I was in Korea for five years, and I really loved it—that's why I stayed so long. My first job was teaching mostly late elementary and middle school students at a variety of levels, from those just learning to speak English to people who were reading Lord of the Flies and other more difficult English texts, writing essays, and doing debate. My second job was at an English kindergarten, so I was teaching the basics and spending a bunch of time with these kids. One of my favorite classes I got to teach was chess; I got to watch them learn how to win, create an opening, and eventually get to checkmating. 

What does a typical day look like for you?

Mondays, Wednesdays, and Fridays are always longer, because those are the days we have our sports in the afternoons and I'm typically also coaching. I'm often making sure our sports attendance rosters are up to date and that everything's going well with our different facilities. I'm always looking ahead to the next sports season—seeing if there's a new sport we can add or for a new coach for a particular sport. I'm processing payments with referees, scheduling games with other schools and teams, making different schedules. And there's a lot of miscellaneous stuff, like checking equipment, particularly for team sports.

If you could put together a "highlight reel" of some of your favorite moments of coaching in 2022, what would be on it? 

Ultimate Frisbee last season was really successful—I believe we got third place in the league. I think, for the kids playing, experiencing that kind of success on the field gives them confidence, and it helped drive up the interest in team sports. This fall, the Boys' team has been particularly strong in soccer. Our Girls' team has had some really great moments, too, particularly the game against Woodward [Academy, on October 19], which they won three-zero. 

You mention a rising interest in team sports. Where do you think that enthusiasm comes from? 

There are usually kids within different grades who drive that interest because of their passion. They introduce their friends to new sports. And I think that when kids get to experience being on a team, it's good not only because of the benefits of learning how to work towards something together as a life skill but also just because it's fun to spend that time with other people outside of school, work, and the daily grind.

Does your time studying philosophy still influence you today? 

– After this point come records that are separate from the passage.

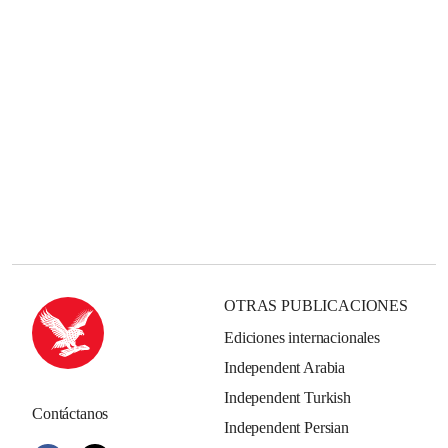
OTRAS PUBLICACIONES
Ediciones internacionales
Independent Arabia
Independent Turkish
Contáctanos
Independent Persian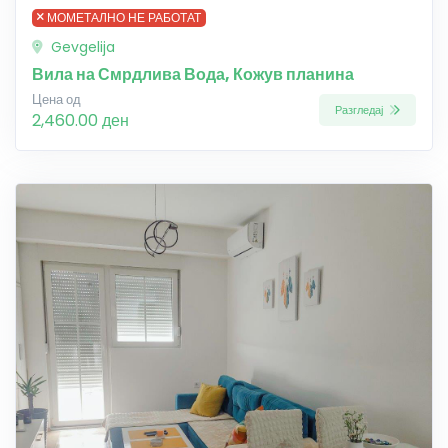
МОМЕТАЛНО НЕ РАБОТАТ
Gevgelija
Вила на Смрдлива Вода, Кожув планина
Цена од
Разгледај
2,460.00 ден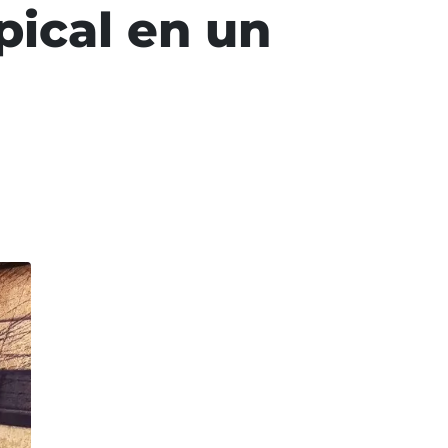
pical en un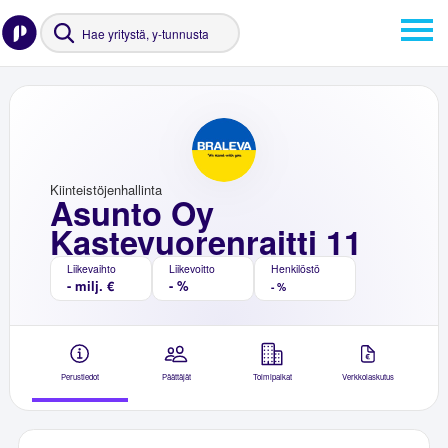
Kiinteistöjenhallinta
Asunto Oy
Kastevuorenraitti 11
Liikevaihto
Liikevoitto
Henkilöstö
- milj. €
- %
- %
Perustiedot
Päättäjät
Toimipaikat
Verkkolaskutus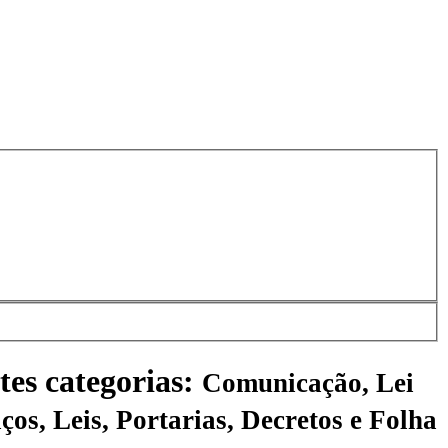
tes categorias:
Comunicação, Lei
ços, Leis, Portarias, Decretos e Folha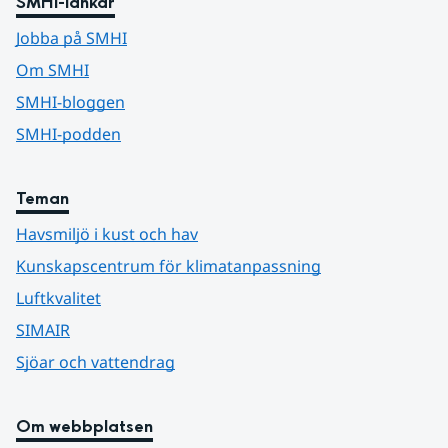
SMHI-länkar
Jobba på SMHI
Om SMHI
SMHI-bloggen
SMHI-podden
Teman
Havsmiljö i kust och hav
Kunskapscentrum för klimatanpassning
Luftkvalitet
SIMAIR
Sjöar och vattendrag
Om webbplatsen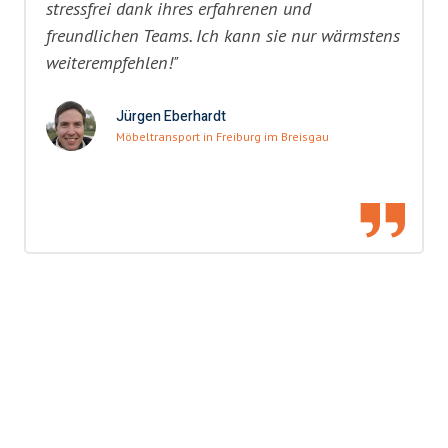
stressfrei dank ihres erfahrenen und
freundlichen Teams. Ich kann sie nur wärmstens
weiterempfehlen!"
Jürgen Eberhardt
Möbeltransport in Freiburg im Breisgau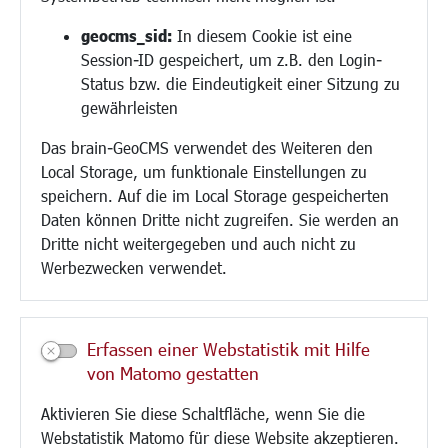
Religion
geocms_sid:
In diesem Cookie ist eine
Session-ID gespeichert, um z.B. den Login-
Bauen/Umwelt/Mobilität
Status bzw. die Eindeutigkeit einer Sitzung zu
Bebauungsplanung
gewährleisten
Umwelt/Klima/Abfall
Das brain-GeoCMS verwendet des Weiteren den
Verkehr/Mobilität
Local Storage, um funktionale Einstellungen zu
Glasfaserausbau
speichern. Auf die im Local Storage gespeicherten
Aktuelle Baustellen
Daten können Dritte nicht zugreifen. Sie werden an
Paddelteich
Dritte nicht weitergegeben und auch nicht zu
CINDY S
Werbezwecken verwendet.
Kultur/Freizeit/Tourismus
Veranstaltungen
Erfassen einer Webstatistik mit Hilfe
Neue Stadthalle Langen
von Matomo gestatten
Stadtporträt
Aktivieren Sie diese Schaltfläche, wenn Sie die
Bäder
Webstatistik Matomo für diese Website akzeptieren.
Musikschule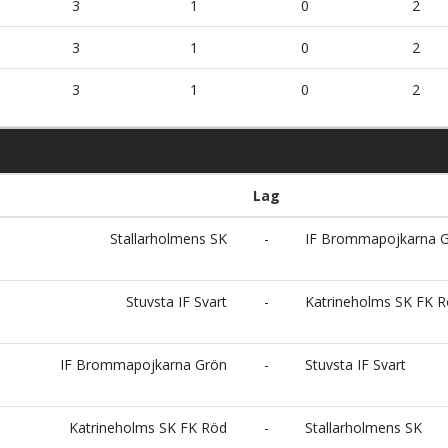
3
1
0
2
3
1
0
2
3
1
0
2
Lag
Stallarholmens SK
-
IF Brommapojkarna 
Stuvsta IF Svart
-
Katrineholms SK FK 
IF Brommapojkarna Grön
-
Stuvsta IF Svart
Katrineholms SK FK Röd
-
Stallarholmens SK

As a philosophy major, you spend so much of your time reading difficult texts, trying to grasp concepts, and trying to organize your thoughts and thought process in a particular way. And that definitely has its applications when coaching, where you try to create an underlying philosophy of how you want to coach and approach a team growing and improving together.

What does that coaching philosophy look like for you at Commonwealth?

I always want to be the team that has the best spirit—the best togetherness and support for one another and positivity towards the game. That's not to say I don't want to win! Obviously, you want to play your hardest and consistently improve as a team. But if you're only focusing on the end product, you're really going to miss out on a lot of the joys of playing the sport.